An Interesting ECG Case – Anterior ST Elevation

A patient calls 911 for recurring palpitations and chest discomfort.

· Male, aged 52, Pilipino descent, smoker for 10 years.

· Developed an upper respiratory infection and fever the last 24 hours.

· Last 3 hours feeling palpitations intermittently, lasting 2-3 minutes, since his fever started. This was associated with some tightness and dizziness. No syncope has occurred.

· Blood pressure: 110/70 mmHg, heart rate: 100 bpm, respiratory rate: 18 breaths per minute, Temp. 39.0 C, oxygen saturation: 98% on room air.

· Previously healthy, on no medication.

· His father died unexpectedly during sleep at age 42. The patient has no siblings.

ECG:

SOURCE: https://litfl.com/brugada-syndrome-ecg-library/

Let’s walk through this ECG together:

1. Sinus tachycardia at 100 BPM.

2. QTC 465 msec.

3. ST elevation in V1-2, of 2-3 mm followed by concave, down sloping ST.

4. A terminal negative T wave associated with the ST elevation.

5. There is no clear r' wave V1.

6. ST depression the limb leads and V3-6 of 0.5-1 mm.

This ECG is a pseudo-right bundle branch block and ST-segment elevation in leads V1 to V2. In this patient the ECG was interpreted as Type 1 Brugada pattern. The patient had negative troponins after assessment in the emergency department. He was admitted for further observation and evaluation of possible Brugada Syndrome and need for ICD placement.

Clinical Significance of Brugada Syndrome:

· Brugada Syndrome is a genetic disorder that can cause arrhythmias including atrial fibrillation, life-threatening ventricular tachyarrhythmias and sudden cardiac death.

· Brugada Syndrome is known for its distinctive ECG pattern.

· Classic findings are ST-segment elevation in the right precordial leads (V1-V3) with a "coved" appearance followed by an inverted T-wave, the type 1 Brugada pattern.

· The ECG changes can fluctuate over time and may not always be present, making diagnosis challenging.

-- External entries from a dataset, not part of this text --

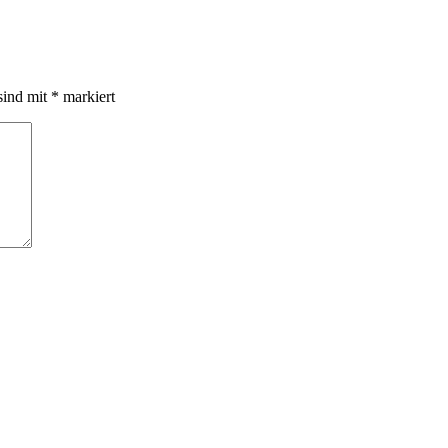
sind mit
*
markiert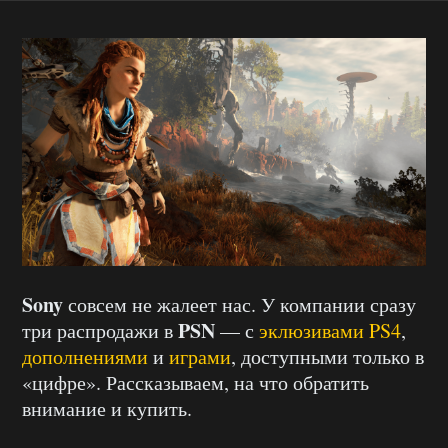
Sony
совсем не жалеет нас. У компании сразу
PSN
три распродажи в
— с
эклюзивами PS4
,
дополнениями
и
играми
, доступными только в
«цифре». Рассказываем, на что обратить
внимание и купить.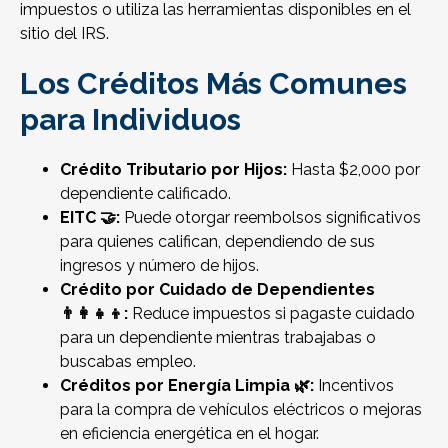
impuestos o utiliza las herramientas disponibles en el
sitio del IRS
.
Los Créditos Más Comunes
para Individuos
Crédito Tributario por Hijos:
Hasta $2,000 por
dependiente calificado.
EITC 🤝:
Puede otorgar reembolsos significativos
para quienes califican, dependiendo de sus
ingresos y número de hijos.
Crédito por Cuidado de Dependientes
👨‍👩‍👧‍👦:
Reduce impuestos si pagaste cuidado
para un dependiente mientras trabajabas o
buscabas empleo.
Créditos por Energía Limpia 🌿:
Incentivos
para la compra de vehículos eléctricos o mejoras
en eficiencia energética en el hogar.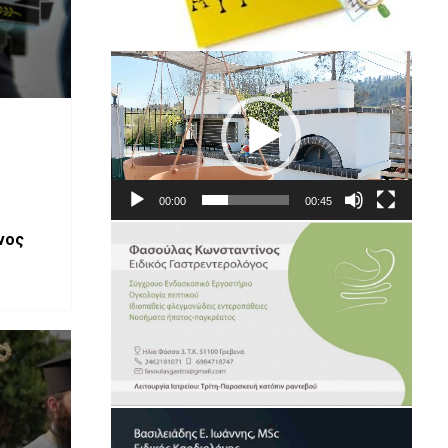
Πρόγραμμα
Αναπαραγωγής
Βίντεο
00:00
00:45
νος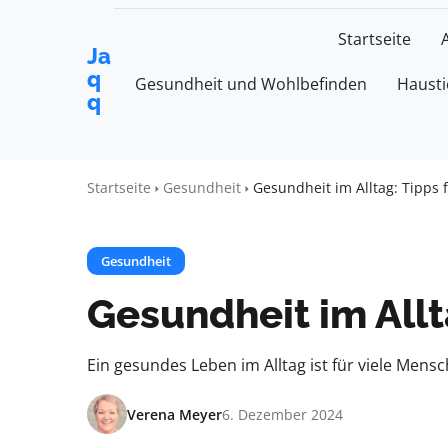
Startseite
Ja
q
Gesundheit und Wohlbefinden
Hausti
q
Startseite
Gesundheit
Gesundheit im Alltag: Tipps
Gesundheit
Gesundheit im Allt
Ein gesundes Leben im Alltag ist für viele Mens
Verena Meyer
6. Dezember 2024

· The Brugada Type 2 pattern (not Syndrome) is a variation that may be seen without the same risk of sudden death.

· Brugada Type 2 has >2mm of saddleback shaped ST elevation without a negative T wave.

· Despite the ECG resembling a STEMI, the ST-segment elevation is not typically accompanied by cardiac marker elevation.

· Treatment of Brugada Syndrome often involves implantation of a cardioverter-defibrillator (ICD) to prevent sudden cardiac death.